We had breakfast outside. The temperature was just right, at about 24, and was the coolest we had experienced yet. They gave us omelette, beans, toast, and some cooked mixed vegetables. While we had breakfast, Sammie said that he had changed rooms in the middle of the night because so many things in his room were not working, they upgraded him to a better room. Also, he had finally got hold of Kwaku Owusu, whose MSc dissertation I had supervised in Reading a few years ago. Kwaku was on his way to meet us over breakfast, as he was keen to meet up again. He took us one or two kilometres down the road to visit his workplace, Sunyani Polytechnic and meet the Rector. Kwaku had become vice-rector since we last met him. We went there and sat in his office talking about PhDs and other things for half an hour, and the Rector was on his way, but had not arrived by the time we realized we needed to get back to the hotel to check out. So we bid our farewells until WABER next week, and got back to check out and I put the room back to how it was and packed my still-damp laundry.
We left Sunyani shortly after noon and drove to Kumasi, arriving about 3 pm. We checked into the Engineering Guest House on the KNUST campus, which we had visited on the way North and had lunch with George Intsiful, an academic architect who had also designed and built this Guest House. He’d done very well, as it was spacious and nicely appointed. We went for a late lunch to the Joful restaurant – familiar to me because we went to another of this chain in Accra last year. These are really good restaurants with a good choice of food, local and international. It was nice to have wine with the meal, rather than the lifeless beer we have been drinking recently.

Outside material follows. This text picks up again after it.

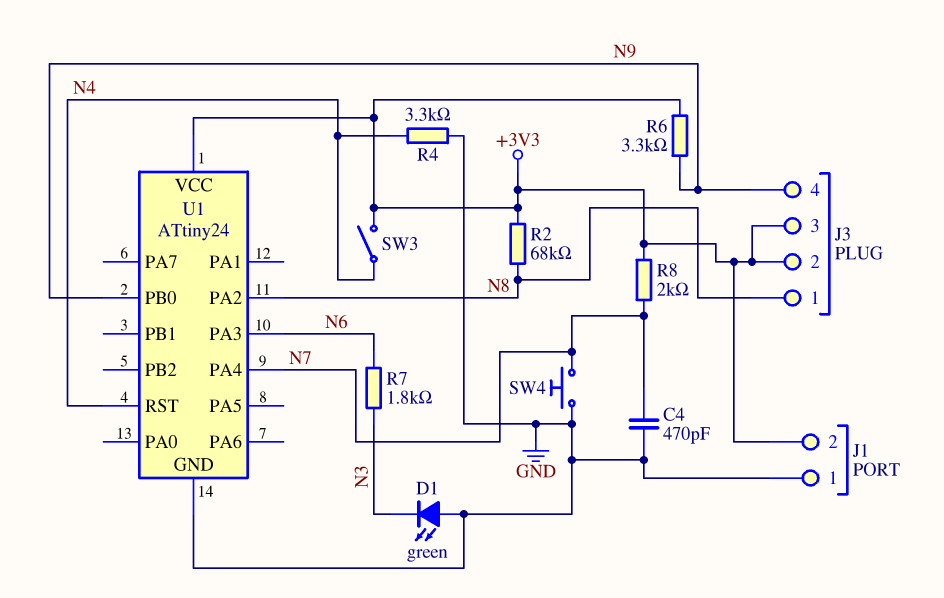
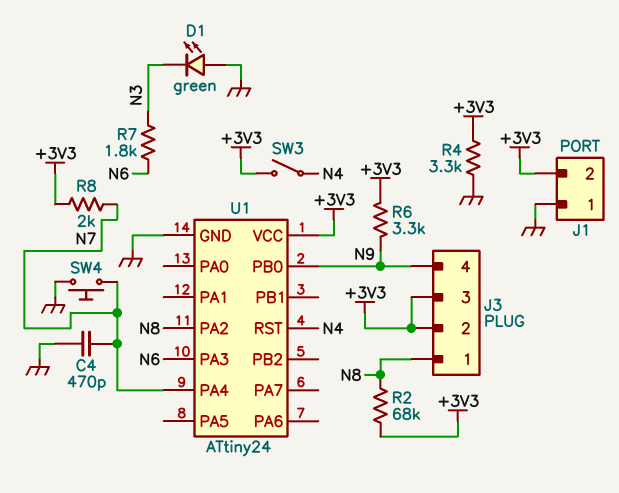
R4: 3.3k (GND, N4) -> 3.3k (+3V3, GND)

After our meal, we got a local taxi to the town centre so that we could have a lightning-fast tour of Kumasi with Sammie, who had been an undergraduate here. We started at the palace of the Ashanti King. It closed at 6 pm so they did not want to let us in, but Sam told us about some of the history, and how the Ashanti were the last to hold out against British colonial rule until after a few bloody wars. From there we walked to the centre of town, on the way pausing to watch a football game, on gravel, with eight players per side, and the goalies not wearing shoes. They played well and we saw a goal scored, but we soon moved on. And then to the market, which was huge and noisy and cramped. It occupied an enormous area and was a real spectacle, dusty, loud and incredibly busy with people walking in a great hurry here and there, occasional shouts of “hello white man” and other shouts in local language that did not make any sense to me (probably a good thing, too). The first place we tried to enter the market was the entrance and exit for the local minibuses (tro-tros) and we stood and watched for a bit while I tried to take pictures. But it was difficult to catch the endless stream of vehicles in and out, papping their horns endlessly and moving people around who were crammed into buses way beyond their legal capacity. It turned out we could not get into the actual market that way, so Sam had a chat to some locals, who really did not want me to take photos, and then we walked at great speed around the edge of the market, trying to observe the goings on through a sensory onslaught that was dizzying and overwhelming. After that, the rest of the town was fairly unexciting, and after walking a further 30 minutes, we got a taxi back to the guest house, bumped into George again, and joined him for a few beers at the bar. I am getting fed up of the local beer, so I has small bottles of Becks, which normally I don’t like, but it was a welcome change from the local stuff. We finished near midnight, and I was glad to get to bed after all the travelling and sightseeing.